__Required work__
Return every line in the entries below that contains the word "left".

__Provided records__
::::::::
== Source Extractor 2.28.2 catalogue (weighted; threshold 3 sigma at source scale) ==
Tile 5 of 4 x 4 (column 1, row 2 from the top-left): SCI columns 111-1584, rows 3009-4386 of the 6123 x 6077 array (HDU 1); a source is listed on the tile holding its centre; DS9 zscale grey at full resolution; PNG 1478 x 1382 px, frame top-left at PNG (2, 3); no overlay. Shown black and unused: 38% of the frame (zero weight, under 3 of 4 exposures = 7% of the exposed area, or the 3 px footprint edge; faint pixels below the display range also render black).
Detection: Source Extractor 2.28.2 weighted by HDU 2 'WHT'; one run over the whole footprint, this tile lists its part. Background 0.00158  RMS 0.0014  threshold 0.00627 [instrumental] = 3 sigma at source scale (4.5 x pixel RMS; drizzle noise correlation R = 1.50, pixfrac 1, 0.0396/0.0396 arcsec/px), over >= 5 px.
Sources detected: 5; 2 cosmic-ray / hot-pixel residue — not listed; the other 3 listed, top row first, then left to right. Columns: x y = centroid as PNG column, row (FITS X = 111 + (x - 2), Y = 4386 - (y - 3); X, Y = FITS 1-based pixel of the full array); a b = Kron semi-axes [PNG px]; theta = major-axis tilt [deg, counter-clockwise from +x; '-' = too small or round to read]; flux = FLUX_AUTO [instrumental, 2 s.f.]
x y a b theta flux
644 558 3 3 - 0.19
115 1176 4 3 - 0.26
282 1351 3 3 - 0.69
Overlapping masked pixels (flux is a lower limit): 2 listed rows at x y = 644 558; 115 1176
::::::::
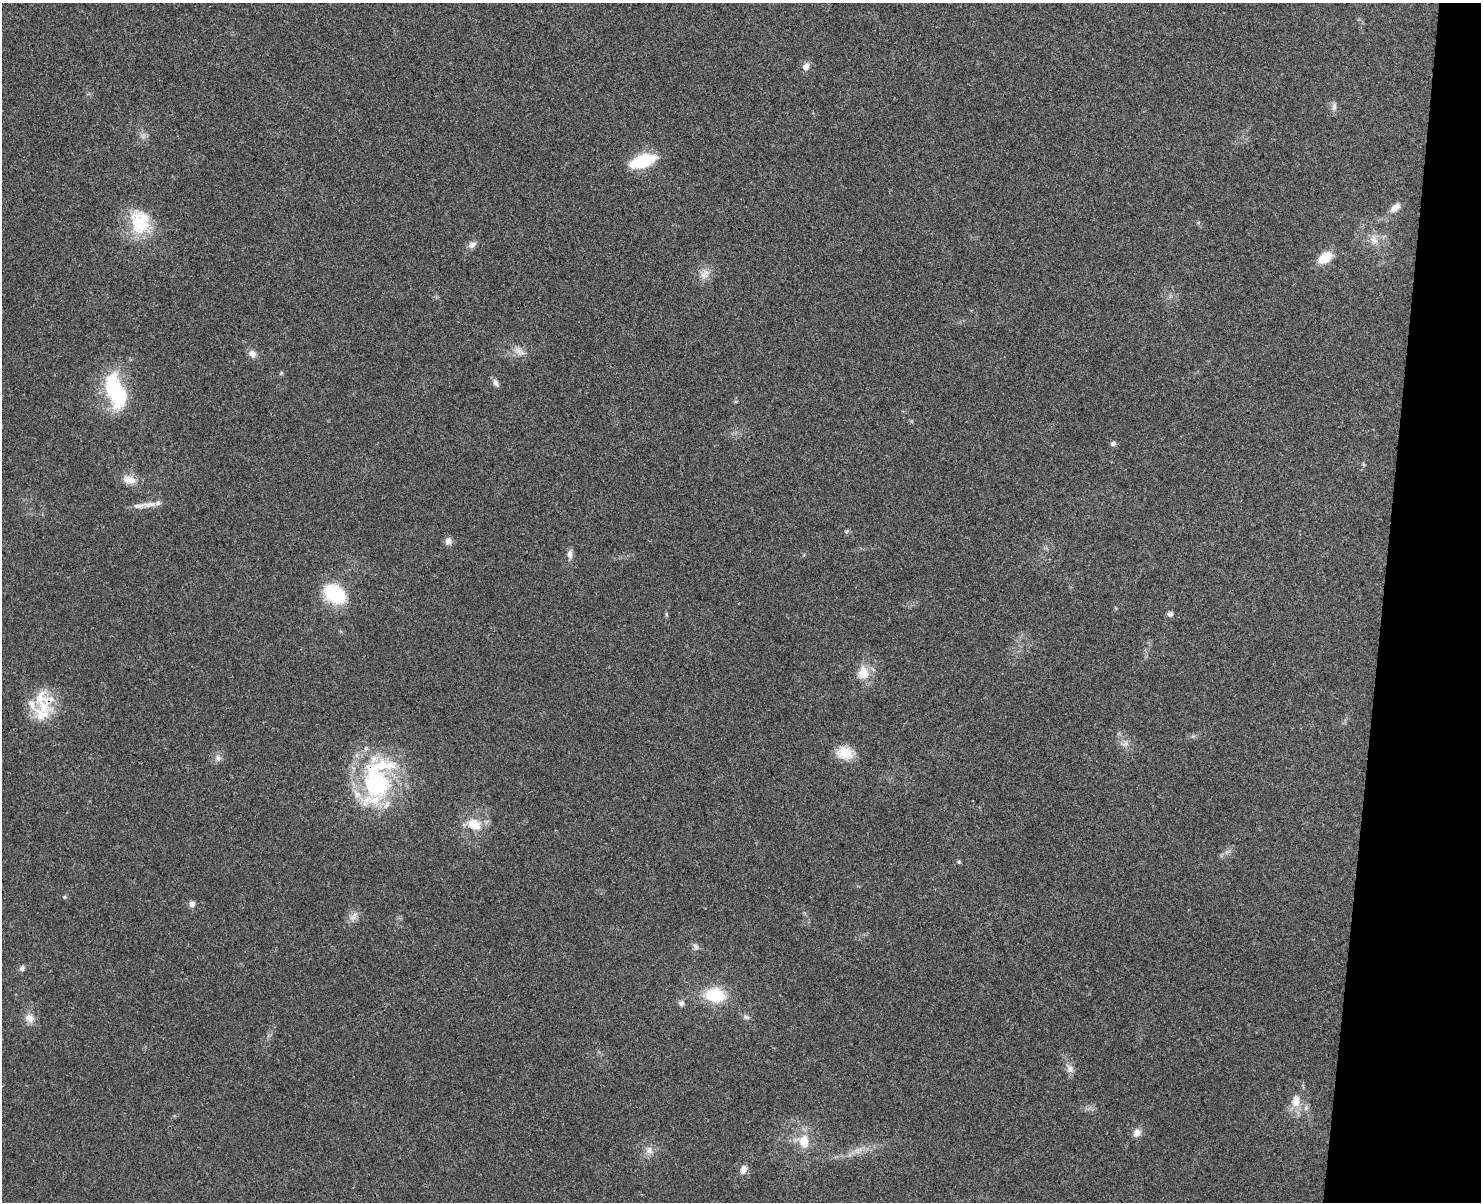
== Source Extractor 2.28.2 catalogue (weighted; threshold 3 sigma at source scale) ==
::::::::
__Correct response__
Tile 5 of 4 x 4 (column 1, row 2 from the top-left): SCI columns 111-1584, rows 3009-4386 of the 6123 x 6077 array (HDU 1); a source is listed on the tile holding its centre; DS9 zscale grey at full resolution; PNG 1478 x 1382 px, frame top-left at PNG (2, 3); no overlay. Shown black and unused: 38% of the frame (zero weight, under 3 of 4 exposures = 7% of the exposed area, or the 3 px footprint edge; faint pixels below the display range also render black).
Sources detected: 5; 2 cosmic-ray / hot-pixel residue — not listed; the other 3 listed, top row first, then left to right. Columns: x y = centroid as PNG column, row (FITS X = 111 + (x - 2), Y = 4386 - (y - 3); X, Y = FITS 1-based pixel of the full array); a b = Kron semi-axes [PNG px]; theta = major-axis tilt [deg, counter-clockwise from +x; '-' = too small or round to read]; flux = FLUX_AUTO [instrumental, 2 s.f.]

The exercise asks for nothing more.